Experimental and theoretical investigation of lithium-ion conductivity in Li2LaNbTiO7†
Abstract
In line with efforts to discover new classes of lithium-conducting solids, this work utilizes density functional theory (DFT), neutron diffraction, and electrochemical impedance spectroscopy to study the lithium ion mobility in the new Ruddlesden–Popper-type oxide, Li2LaNbTiO7, where bilayer stacks of (Nb/Ti)O6 octahedra are separated by layers of lithium ions. In this material, the lithium hopping distances have been shortened by incorporation of ions with smaller ionic radii, leading to a pronounced improvement in Li-ion conductivity in this family of oxides. Further enhancement of Li-ion conductivity was achieved by creation of defects in the lithium layer through the synthesis of Li1.8LaNb1.2Ti0.8O7, which contains 10% lithium-deficiency. The defects facilitate the mobility of lithium ions, leading to greater Li-ion conductivity. Detailed analysis of real and imaginary components of impedance spectroscopy and dielectric properties highlight the impact of these strategies.

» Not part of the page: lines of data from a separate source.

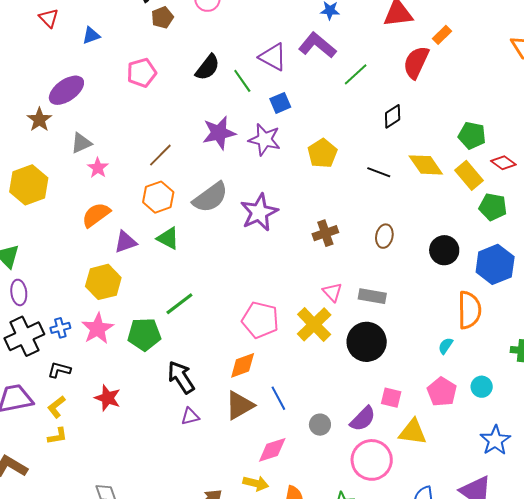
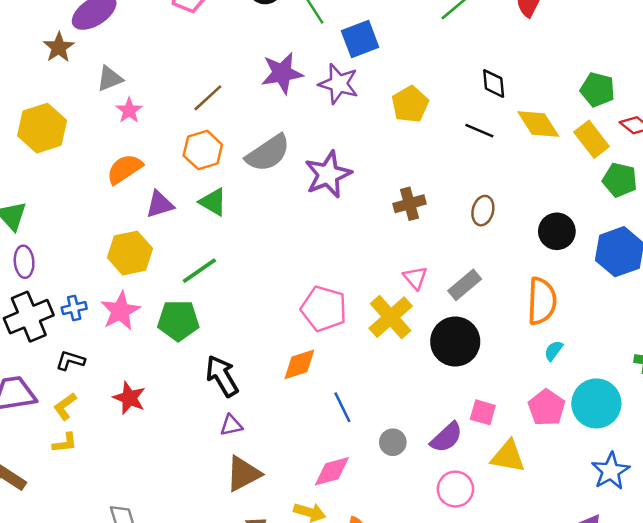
blue square: (280, 103) -> (360, 39), size x1.4
black diamond: (393, 116) -> (494, 83), moved, turned -65
gray rectangle: (372, 296) -> (465, 285), turned -52
green line: (179, 304) -> (199, 271), moved
orange semicircle: (469, 310) -> (542, 301), moved
cyan circle: (482, 387) -> (596, 403), size x1.8
brown triangle: (240, 405) -> (243, 474), moved
pink circle: (372, 460) -> (455, 489), size x0.7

Neutron diffraction helps with accurate determination of lithium positions given that lithium is nearly invisible to laboratory X-ray diffraction. DFT calculations show a wide band gap, and elucidate the direction of lithium diffusion in the material lattice, as well as the energy barriers associated with Li diffusion. These calculations show that lithium diffusion occurs parallel to b and c axes of the unit cell. They also show an energy bottleneck, which is a result of close proximity of lithium and oxygen in inter-stack spaces.